27--that would transfer to the sedentary jobs of gate tender and night watchman.

The expert also testified that there were 400 such jobs available in Oklahoma and

70,000 such jobs available nationwide. Relying on this testimony, the ALJ found

that because claimant could perform jobs that were sufficiently available in the

economy, she was not disabled.

-3- On appeal, claimant raises two issues. First, she contends that the ALJ

erred in concluding that her work as an airport screener was semi-skilled rather

than unskilled. Because “[a] person does not gain work skills by doing unskilled

jobs,” 20 C.F.R. §§ 404.1568(a), 416.968(a), claimant argues she would be

presumptively disabled if this work were classified as unskilled since she would

have no transferable skills. The premise of claimant’s argument is that the

vocational expert’s testimony directly contradicts the Dictionary of Occupational

Titles (DOT). She contends that the DOT classifies this work as unskilled, and

that the DOT’s classification of a job should create a rebuttable presumption of

the skill level required by that job. She further argues that because the vocational

expert’s testimony that that work was semi-skilled directly contradicted the DOT,

and there was no explanation for the difference, the DOT was not properly

rebutted, and its alleged classification of the work as unskilled should control.

In determining whether an individual has any transferable skills, the focus

is on the individual’s past relevant work. See id. §§ 404.1568(d)(1),

416.968(d)(1) (“We consider you to have skills that can be used in other jobs,

when the skilled or semi-skilled work activities you did in past work can be used

to meet the requirements of skilled or semi-skilled work activities of other jobs or

kinds of work.”); S.S.R. 82-41, 1982 WL 31389, at *2 (“Transferability means

applying work skills which a person has demonstrated in vocationally relevant

-4- past jobs to meet the requirements of other skilled or semiskilled jobs.”).
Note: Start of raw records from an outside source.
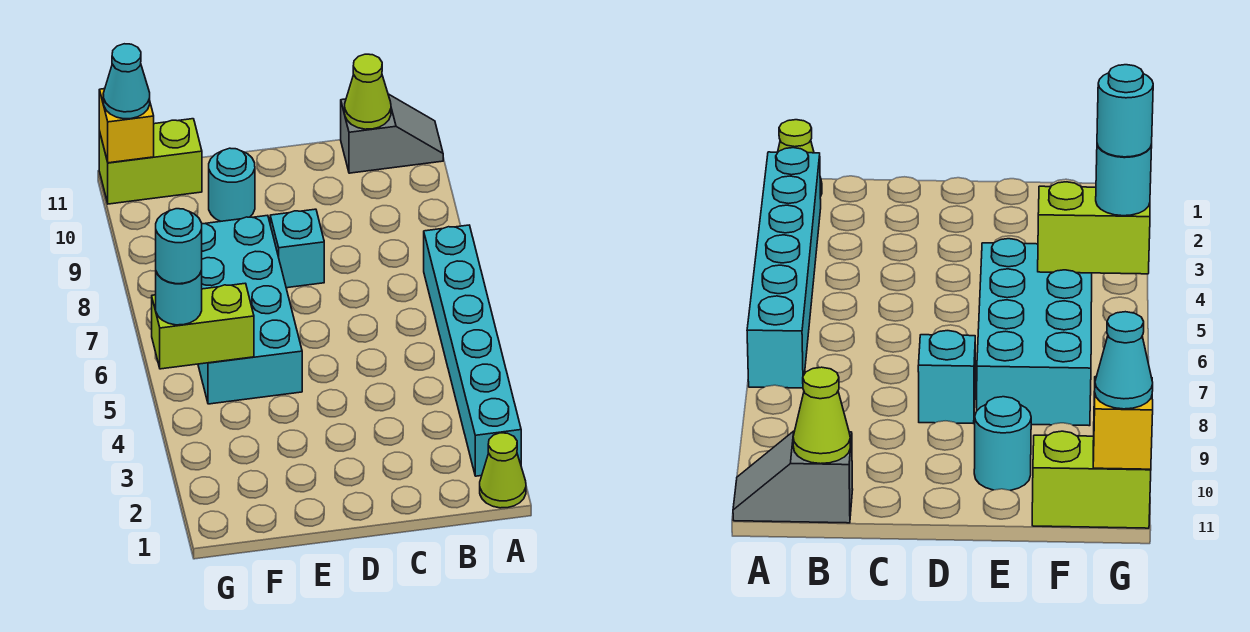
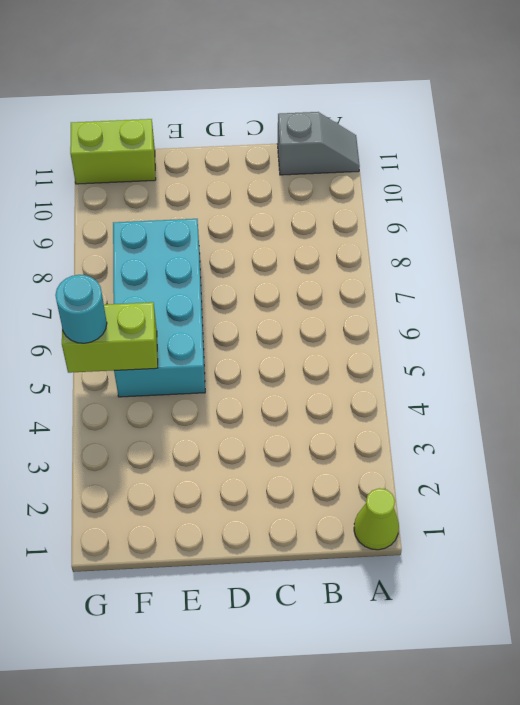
none -> cyan brick A2:A7 level 1
none -> cyan brick D8 level 1
none -> cyan round brick E10 level 1

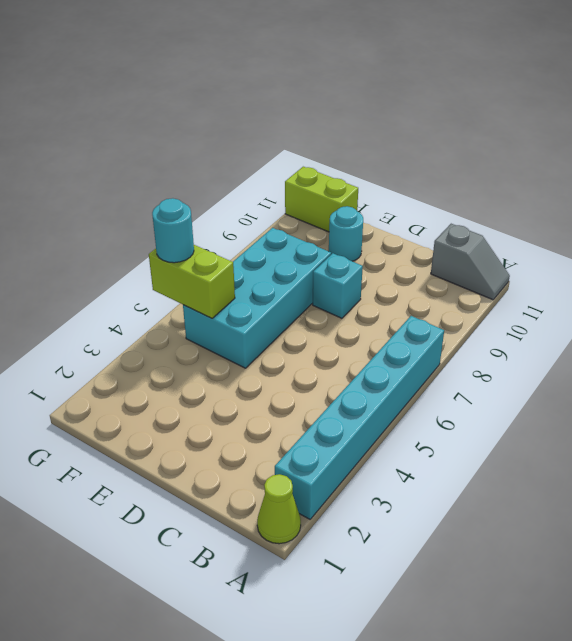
none -> lime cone B11 level 2
none -> yellow brick G11 level 2
none -> cyan cone G11 level 3

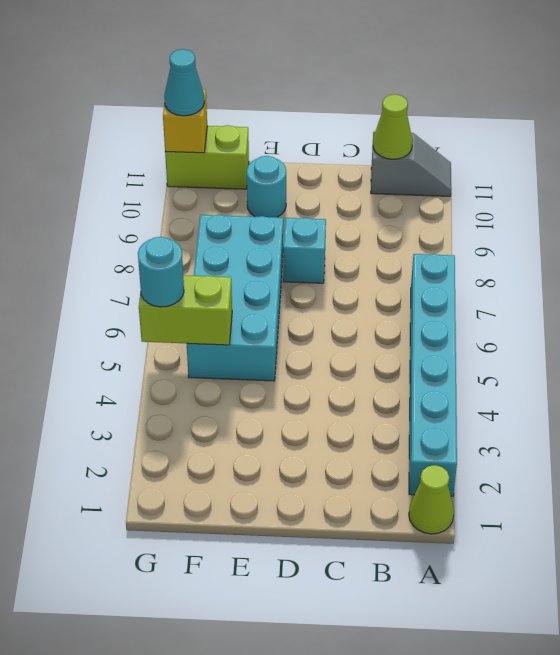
none -> cyan round brick G5 level 4

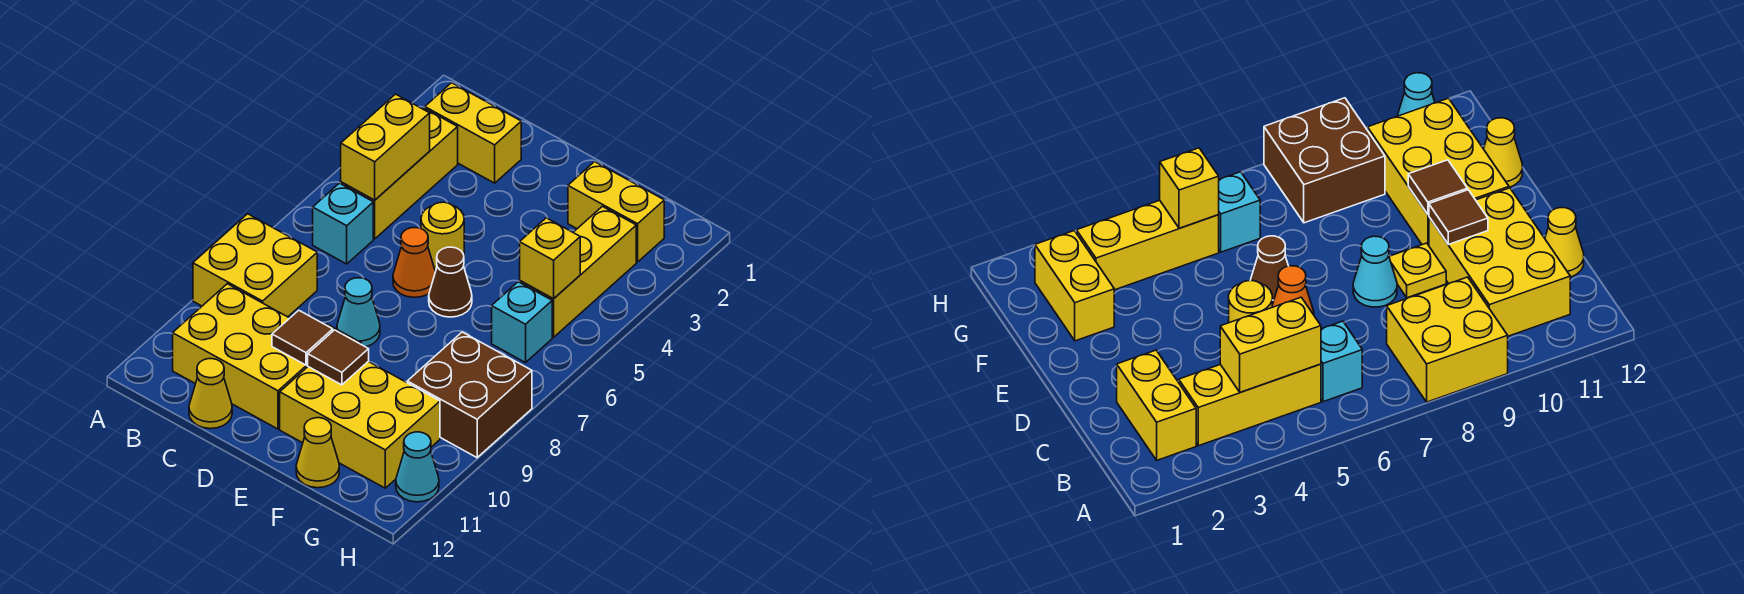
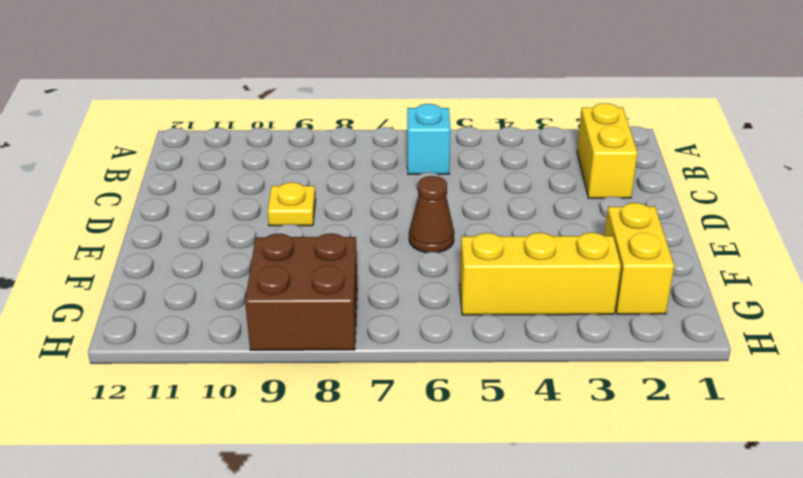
none -> yellow brick A8:B9 level 1
none -> yellow brick B3:B5 level 1
none -> yellow brick B10:D11 level 1

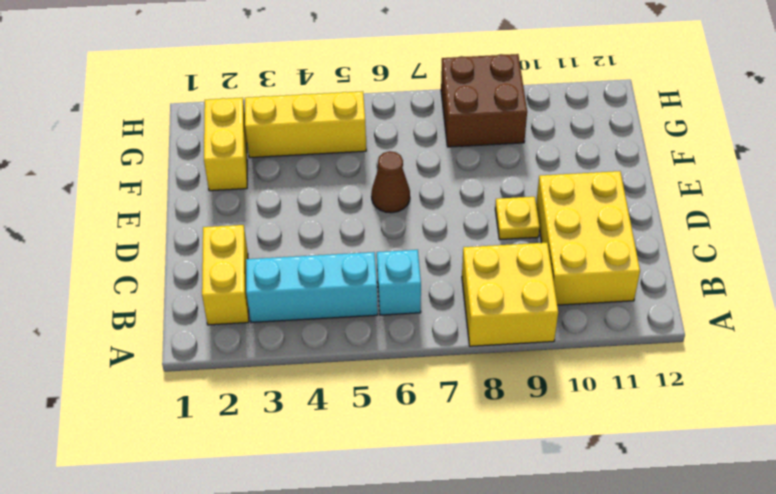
cyan brick B3:B5 level 1 -> yellow brick B3:B5 level 1
none -> yellow cone C12 level 1
none -> yellow round brick D5 level 1
none -> orange cone D6 level 1

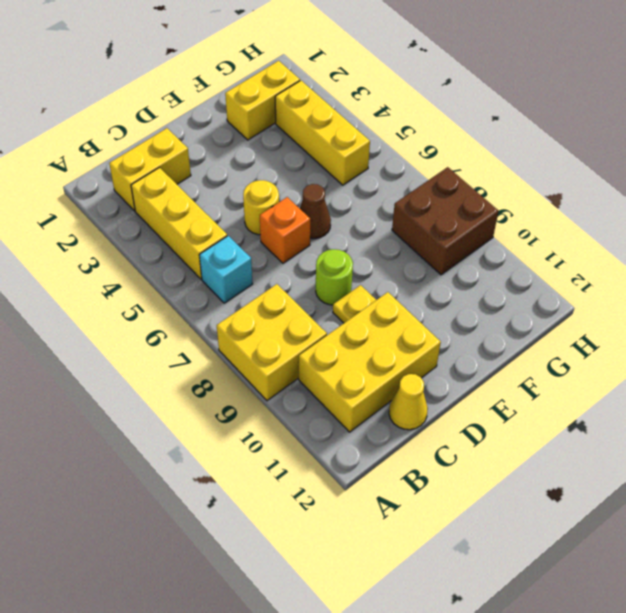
orange brick D6 level 1 -> orange cone D6 level 1
lime round brick D8 level 1 -> cyan cone D8 level 1
none -> yellow brick E10:G11 level 1
none -> yellow cone F12 level 1
none -> cyan brick G6 level 1

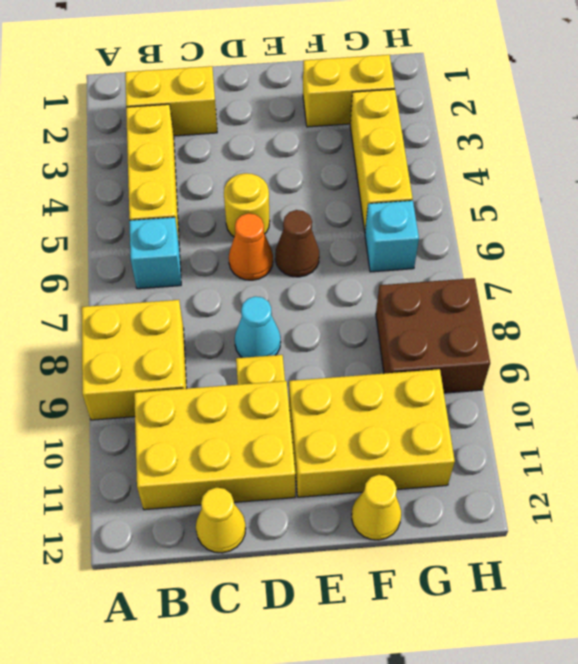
none -> cyan cone H11 level 1
none -> yellow brick B4:B5 level 2
none -> brown tile D10 level 2

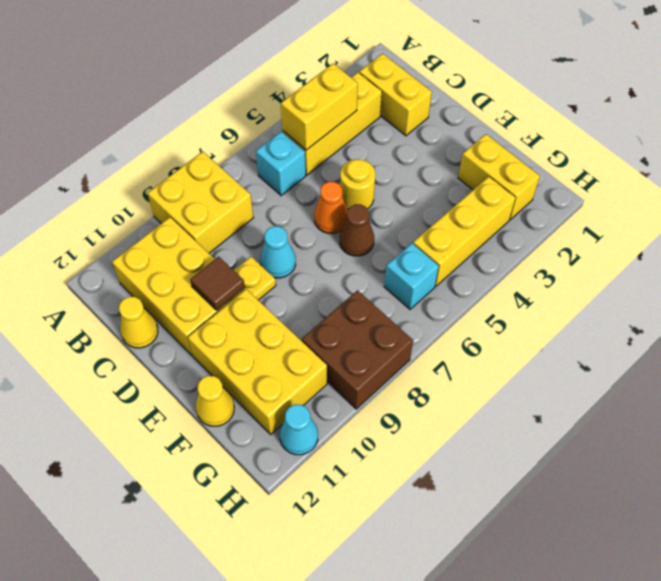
none -> brown tile E10 level 2
none -> yellow brick G5 level 2

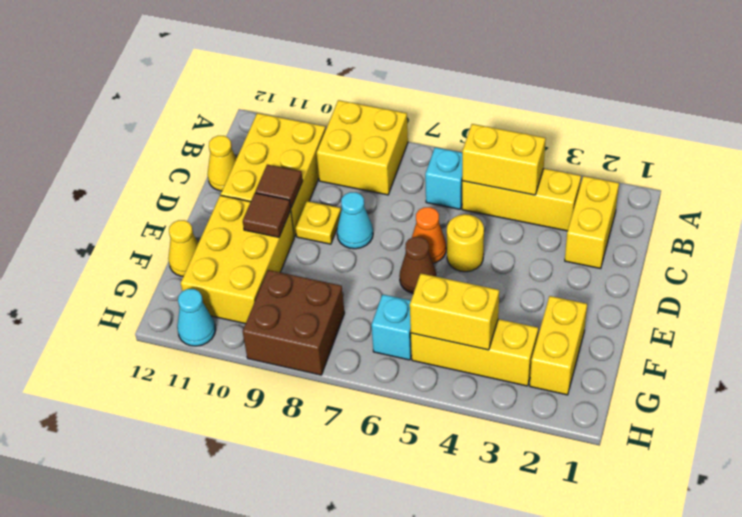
yellow brick G4:G5 level 2 -> yellow brick G5 level 2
Claimant does not identify, nor are we aware of, any requirement that an ALJ rely

on or consider the DOT in determining what transferable skills a claimant may

have obtained through past relevant work. While an ALJ may be able to consult

the DOT regarding skills involved in past work, see id. at *4, regulations

specifically note the appropriateness of vocational expert testimony regarding the

transferability of skills. See 20 C.F.R. §§ 404.1566(e); 416.966(e) (“If the issue

in determining whether you are disabled is whether your work skills can be used

in other work and the specific occupations in which they can be used, or there is a

similarly complex issue, we may use the services of a vocational expert or other

specialist.”). The cases on which claimant relies to contend that the DOT creates

a rebuttable presumption concerning certain facts involve not whether skills were

obtained through past work, but the analytically distinct and subsequent inquiry

into whether jobs exist in the national economy that an individual with certain

impairments and other characteristics can perform. See Johnson v. Shalala , 60

F.3d 1428, 1434-35 (9th Cir. 1995); Smith v.